Jak chcesz dyskutować to albo sam przedstawiaj argumenty albo mnie bezpośrednio do nich odsyłaj. Nie będę kurwa połowy gugli przeszukiwał bo ty sobie tak chcesz i coś tam niby jest.
Już nie opierając się na wiki nie ma ani wzmianki o twoich wymysłach.
Jakich wymysłach? Bo z tego co wiem to są to fakty historyczne.
Jak byk wszystkie źródła opisują proces, akt oskarżenia, herezje i wyrok na tle religijnym z udziałem Kościoła.

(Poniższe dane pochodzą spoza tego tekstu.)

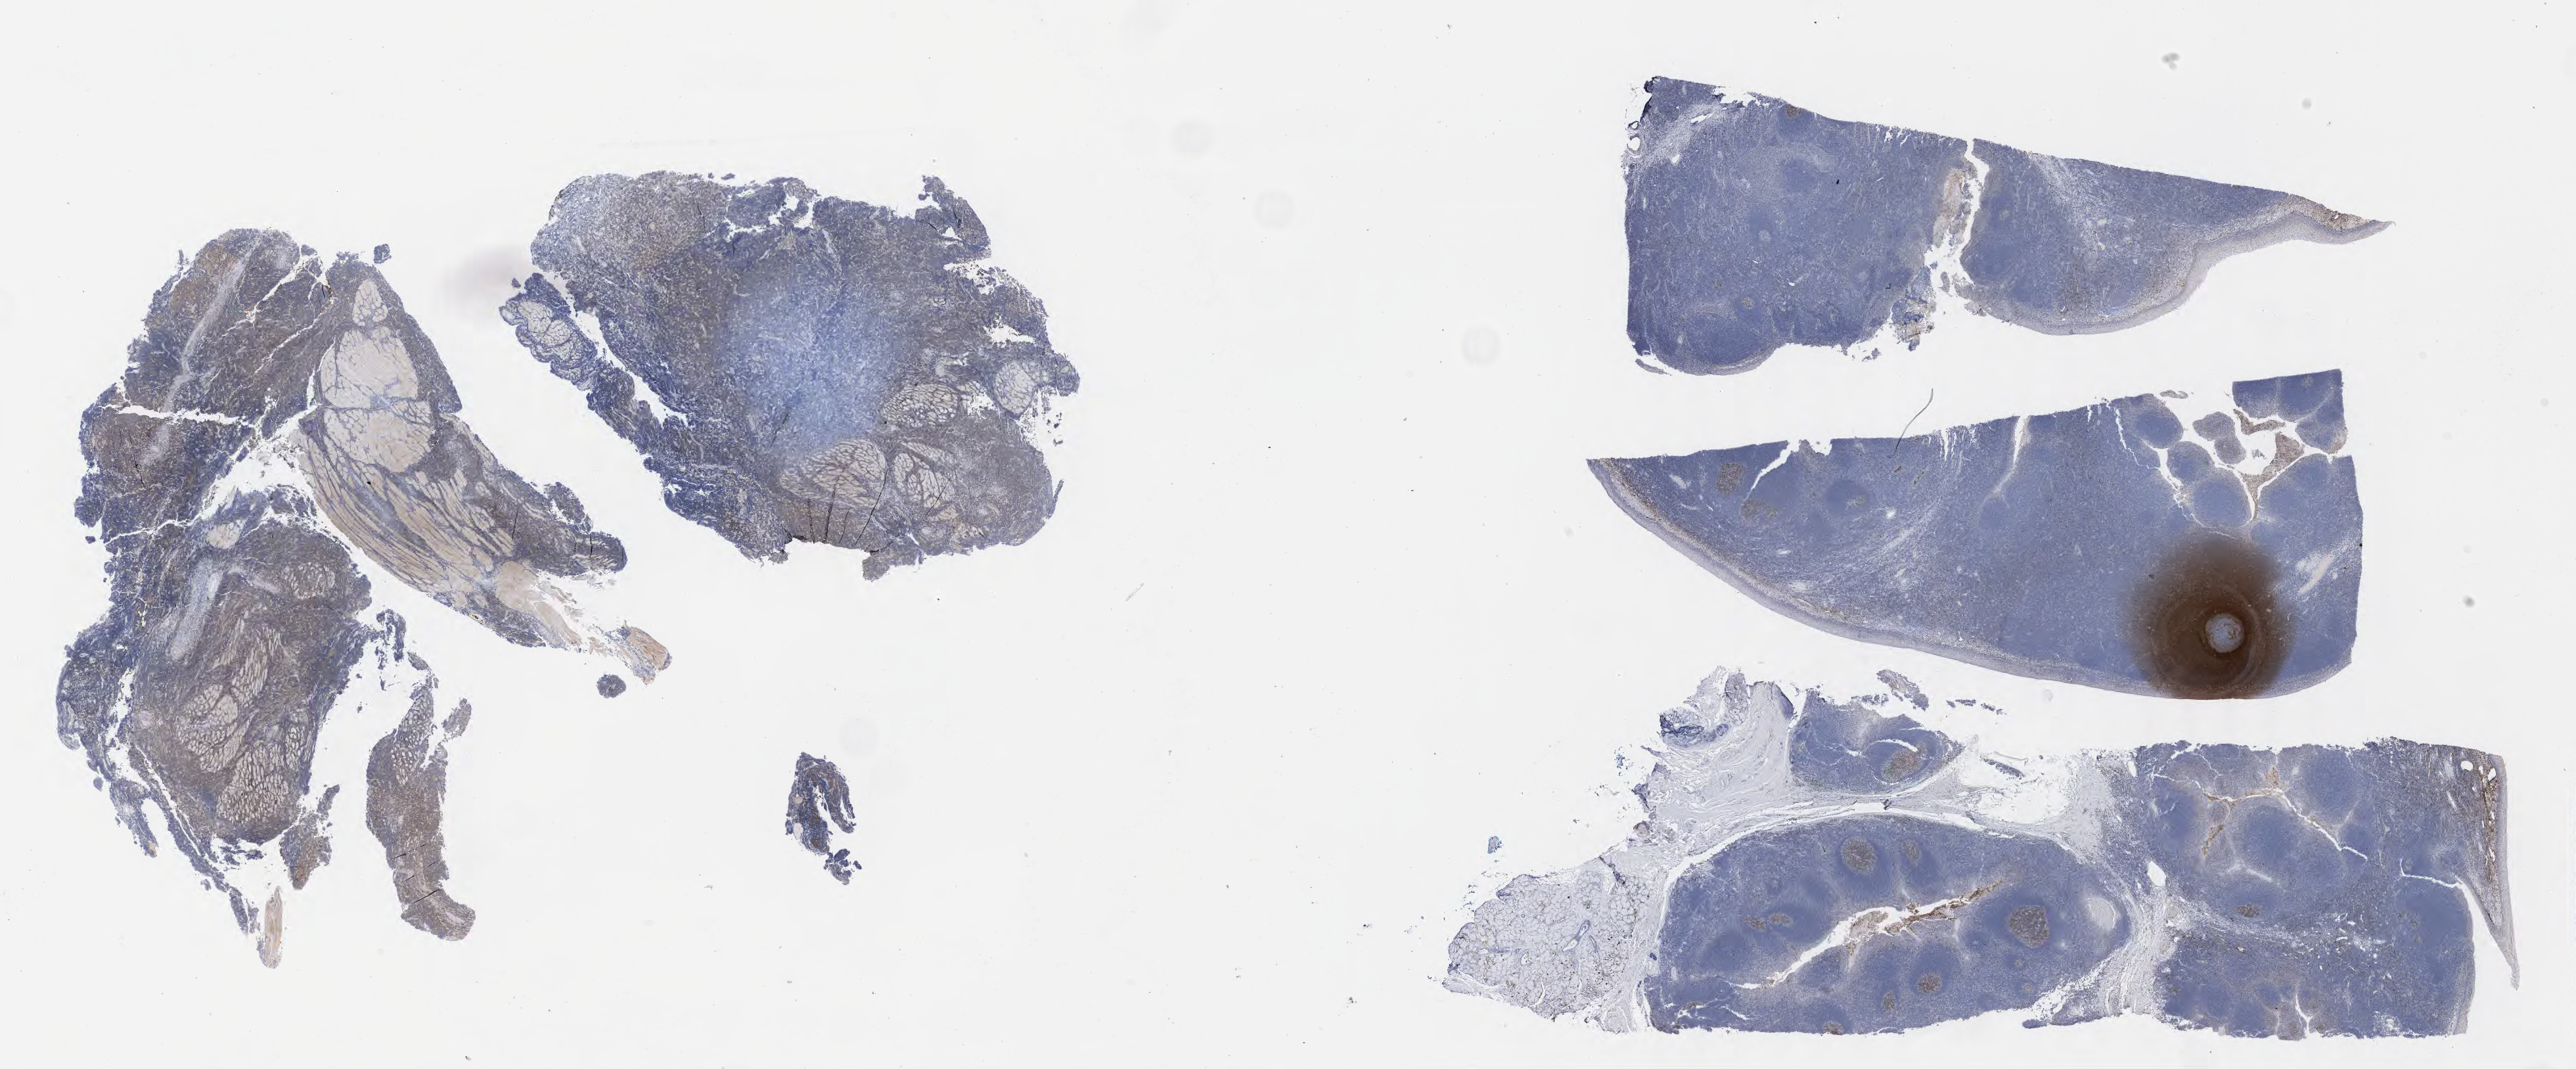
IHC for CD10, whole-slide image — low-resolution overview of the scanned area, about 31.7 x 13.1 mm; specimen: tumor tissue; site: pelvis. Male patient; age at initial diagnosis 7 years.
Diagnosis: Diffuse large B-cell lymphoma, NOS.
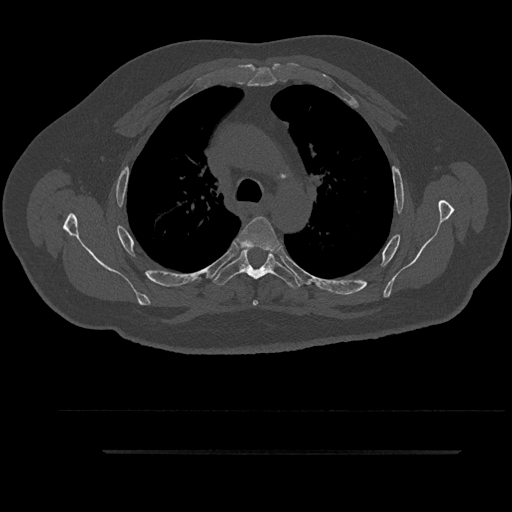
CT including the spine, one axial slice; position 647 of 797 along the scan axis; reconstruction kernel Br40s/3; 120 kVp; bone window (W 1800 / L 400 HU); 0.5 mm slice thickness; 512 × 512 image matrix, field of view 432 × 432 mm. Male patient, age 63 years. Case-level facts recorded for this patient, not image findings: primary cancer: renal.
Structures marked on this image (semi-automatic segmentation, software-assisted and operator-edited):
- T4 vertebra: bounding box <237,216,281,306> (left, top, right, bottom; pixels)
- T5 vertebra: <214,246,300,290>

Bo "wszystkie" źródła ci znane nie obchodzi jego postać i jego śmierć. Te źródła mają na celu dopierdolenie kościołowi każdym sposobem w tym fałszowaniu historii w postaci nie omawiania związku przyczynowo skutkowego tylko omawianie skutków, a przyczyny to pies trącił.
Nawet jeżeli przyjąć twoją wersje to i tak skazał go organ podlegający pod Kościół na oczach papieża i krzyżem na piersiach.
Bo to był organ zarządzenia krajem. Rozumiem że gdyby go skazała na śmierć Królowa Anglii za głoszenie postaw antyrojalistycznych, to by to było już bardziej okej?
Jak chcesz dyskutować to albo sam przedstawiaj argumenty albo mnie bezpośrednio do nich odsyłaj. Nie będę kurwa połowy gugli przeszukiwał bo ty sobie tak chcesz i coś tam niby jest.
Rozumiem że podwójne standardy masz bo nie widzę żebyś wkleił cokolwiek na potwierdzenie swoich tez.
Jakich wymysłach? Bo z tego co wiem to są to fakty historyczne.
Czekam na potwierdzenie ich ze zniecierpliwieniem.
Bo "wszystkie" źródła ci znane nie obchodzi jego postać i jego śmierć. Te źródła mają na celu dopierdolenie kościołowi każdym sposobem w tym fałszowaniu historii w postaci nie omawiania związku przyczynowo skutkowego tylko omawianie skutków, a przyczyny to pies trącił.
Nie wiesz nawet jakie źródła a już negujesz, twierdzisz co w nich jest i szukasz teorii spiskowych wycelowanych na kościół Brawo. Gdybyś zaczerpnął u źródeł, wiedziałbyś że jest masa artykułów i biografii Bruno zarówno po polsku jak i po angielsku i nie uwierzysz.. Nigdzie nie ma słowa o ty co próbujesz wcisnąć.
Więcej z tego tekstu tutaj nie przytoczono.